On social media, many African-American users have used theshooting death of Michael Brown in Ferguson, Missouri, to share their stories about "the talk."
On Twitter and Facebook, the hashtags #IGotTheTalk and #IGaveTheTalk have been trending topics since the shooting on Saturday. In the posts, users recount being taught,
"Me and my brothers literally had to rehearse talking to the cops w/ my parents," wrote a Twitter user with the screen name @HeDoinTooMuch.
The Ferguson shooting has played out in a big way on sites like Twitter, where information spreads at lightning speed. News of two journalists being arrested while covering the aftermath of the shooting went viral on social media Wednesday, focusing attention on what some in the town have compared to a war zone.
And on Twitter and elsewhere, the "hacktivist" group Anonymous was working to expose the name of the officer who shot Brown before police revealed his identity on Friday.

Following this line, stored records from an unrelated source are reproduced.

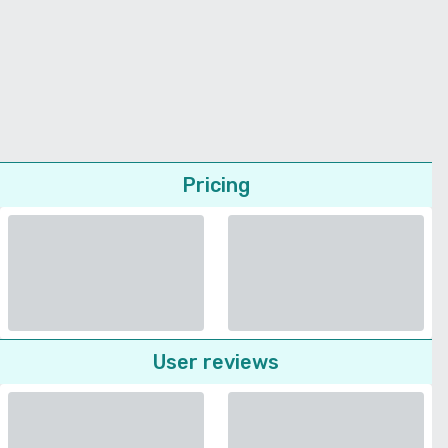
Pricing
User reviews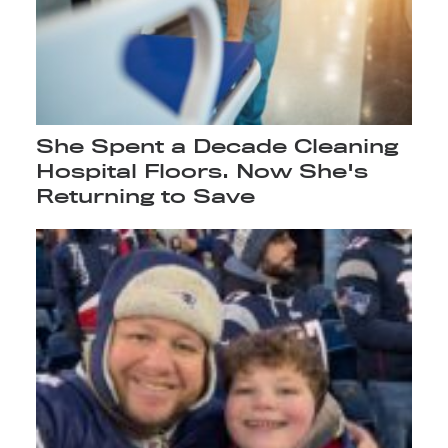
She Spent a Decade Cleaning
Hospital Floors. Now She's
Returning to Save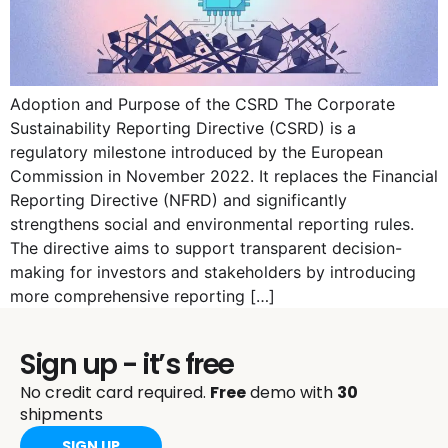
Adoption and Purpose of the CSRD The Corporate
Sustainability Reporting Directive (CSRD) is a
regulatory milestone introduced by the European
Commission in November 2022. It replaces the Financial
Reporting Directive (NFRD) and significantly
strengthens social and environmental reporting rules.
The directive aims to support transparent decision-
making for investors and stakeholders by introducing
more comprehensive reporting […]
Sign up - it’s free
No credit card required.
Free
demo with
30
shipments
SIGN UP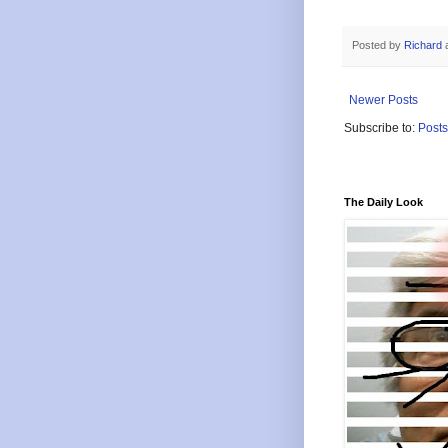
Posted by
Richard
Newer Posts
Subscribe to:
Posts
The Daily Look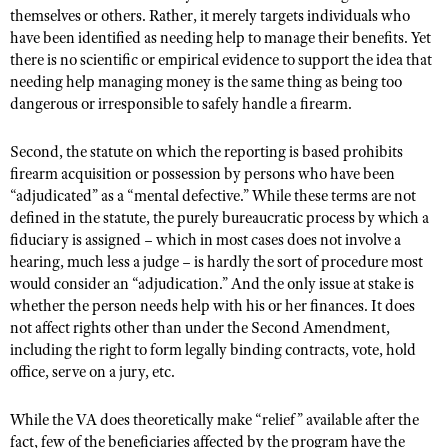
Shooting Illustrated
themselves or others. Rather, it merely targets individuals who
Women's Wildlife Management / Conservation Scholarship
Youth Education Summit
have been identified as needing help to manage their benefits. Yet
Firearm Training
Become An NRA Instructor
there is no scientific or empirical evidence to support the idea that
Adventure Camp
NRA Marksmanship Qualification Program
needing help managing money is the same thing as being too
Youth Hunter Education Challenge
dangerous or irresponsible to safely handle a firearm.
NRA Training Course Catalog
National Junior Shooting Camps
Women On Target® Instructional Shooting Clinics
Second, the statute on which the reporting is based prohibits
Youth Wildlife Art Contest
firearm acquisition or possession by persons who have been
Home Air Gun Program
“adjudicated” as a “mental defective.” While these terms are not
defined in the statute, the purely bureaucratic process by which a
NRA Junior Membership
fiduciary is assigned – which in most cases does not involve a
NRA Family
hearing, much less a judge – is hardly the sort of procedure most
would consider an “adjudication.” And the only issue at stake is
Eddie Eagle GunSafe® Program
whether the person needs help with his or her finances. It does
NRA Gun Safety Rules
not affect rights other than under the Second Amendment,
including the right to form legally binding contracts, vote, hold
Collegiate Shooting Programs
office, serve on a jury, etc.
National Youth Shooting Sports Cooperative Program
Request for Eagle Scout Certificate
While the VA does theoretically make “relief” available after the
fact, few of the beneficiaries affected by the program have the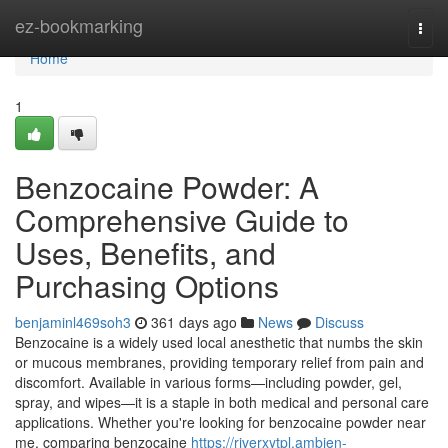
Home
ez-bookmarking
Togg
navi
Home
1
Benzocaine Powder: A
Comprehensive Guide to
Uses, Benefits, and
Purchasing Options
benjaminl469soh3
361 days ago
News
Discuss
Benzocaine is a widely used local anesthetic that numbs the skin
or mucous membranes, providing temporary relief from pain and
discomfort. Available in various forms—including powder, gel,
spray, and wipes—it is a staple in both medical and personal care
applications. Whether you're looking for benzocaine powder near
me, comparing benzocaine
https://riverxytpl.ambien-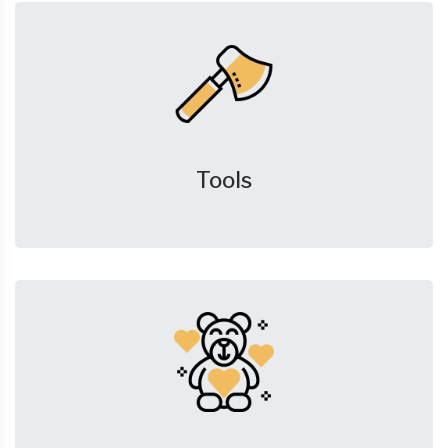
Tools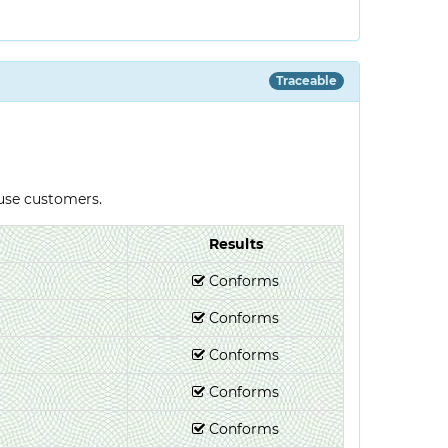
Traceable
-use customers.
Results
Conforms
Conforms
Conforms
Conforms
Conforms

In a related viral trend this week, students and other social media users -- many of them black -- shared images of themselves with their hands up in the air.
At Howard University, students at a back-to-school housing meeting posted a photograph in which hundreds stood in the "hands up" position, which witnesses say Brown had done to show he was unarmed before he was shot.
In a Facebook post Thursday, the historically black university in Washington said that it was "proud of our students who have united peacefully to show they will not stand for the senseless violence anymore. Thank you to the Howard University Student Association for leading and organizing this display of solidarity."